Pada zaman dahulu, ada sesosok manusia yang terpilih sebagai Rektor di sebuah kampus yang indah dan baik. Sebut saja namanya “Nez”. Singkat cerita, pada suatu ketika dalam pelantikan ORMAWA, Nez berjanji akan merealisasikan Sekretariat ORMAWA. Semua wajah berseri-seri, di benak mereka terlintas kata “Wah hebat pimpinan nih, positif lebih maju”.
Waktu terus berjalan. Hari berganti minggu, minggu berganti bulan. Janji tinggal janji. Tak ada kabar, apalagi pesan. Anehnya, tak banyak yang mempertanyakan. Barangkali mahasiswa sudah lelah berharap. Atau barangkali sudah terlalu terbiasa mendengar janji yang seperti itu.
Sampai pada suatu hari, ada tiga mahasiswa berkumpul di parkiran depan gedung kampus, sebut saja Sil, Sul dan Sal. Mereka bukan berdiskusi soal filsafat atau bisnis Syariah, tapi soal “Sekretariat ORMAWA”.
Sil, mengangkat tangan dan berpendapat dengan kesadaran penuh “Sekretariat adalah wujud asli cahaya,” mereka tertawa terbahak-bahak.
Sul kemudian muncul ide “Gimana kalau kita bikin sekretariat dari kardus? Dicat bagus-bagus seperti pelangi, biar kelihatan resmi. Siapa tahu Pak Nez percaya, terus kirim ucapan : Selamat dan sukses atas peresmian sekretariat ORMAWA”.
Sal yang duduk di atas motor dengan helm setengah terbuka, ikut bersuara “Kalau kita tempel juga logo kampus, mungkin makin meyakinkan, tuh hahaha.”

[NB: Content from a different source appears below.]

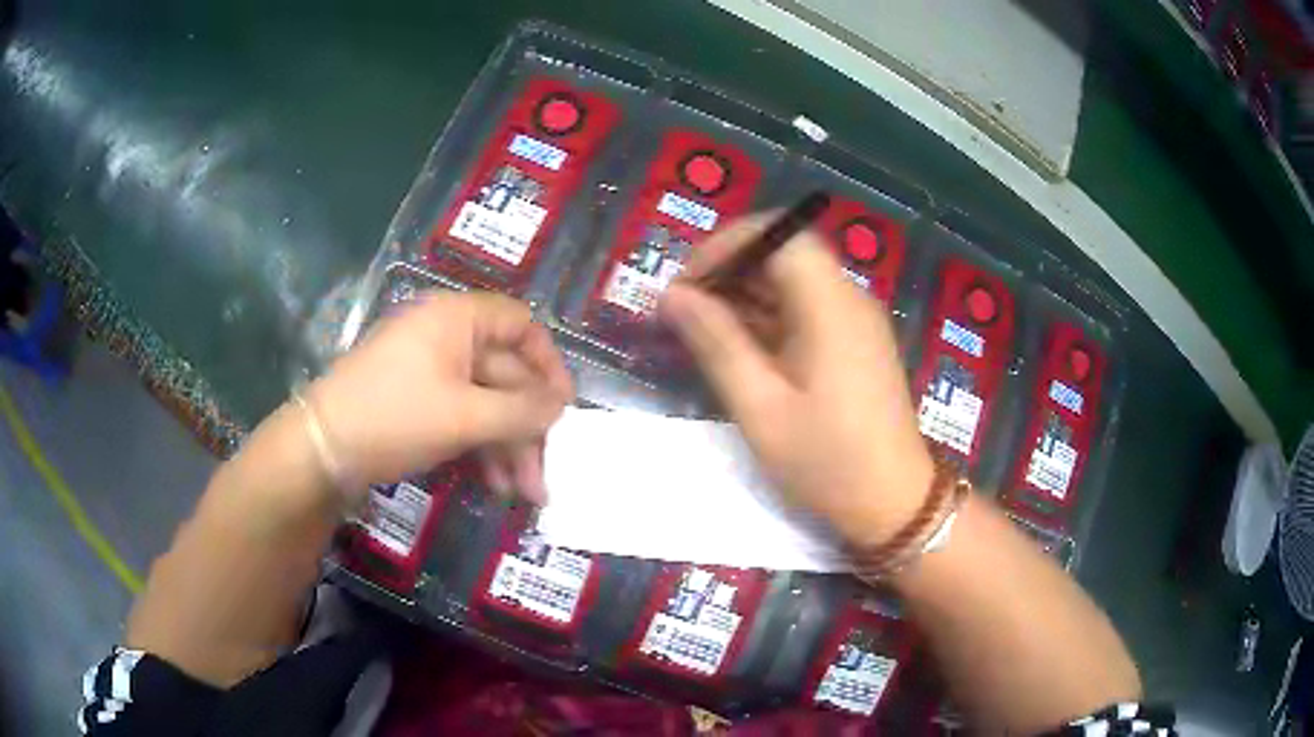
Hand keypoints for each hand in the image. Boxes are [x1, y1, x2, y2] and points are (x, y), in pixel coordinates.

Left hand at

Lagi-lagi mereka pun tertawa. Bukan karena lucu, tapi karena itulah satu-satunya cara untuk tak mengingat janji manis Pak Nez.
Dikarenakan saya tak pandai menyusun karya fiksi, maka seperti itulah hasilnya, begitu singkat dan mungkin kurang jelas. Tapi setidak-tidaknya, dari kisah itu ada pelajaran yang bisa ambil bahwa “Janji harus ditepati, agar yang menanti tak sakit hati” seperti itu kira-kira.
Ka Gappora mesen pangghung
Ja’ loppa melle kat-kat
Nyo’on saporah mon tersinggung
Tolesan neka sekadar careta sekretariat.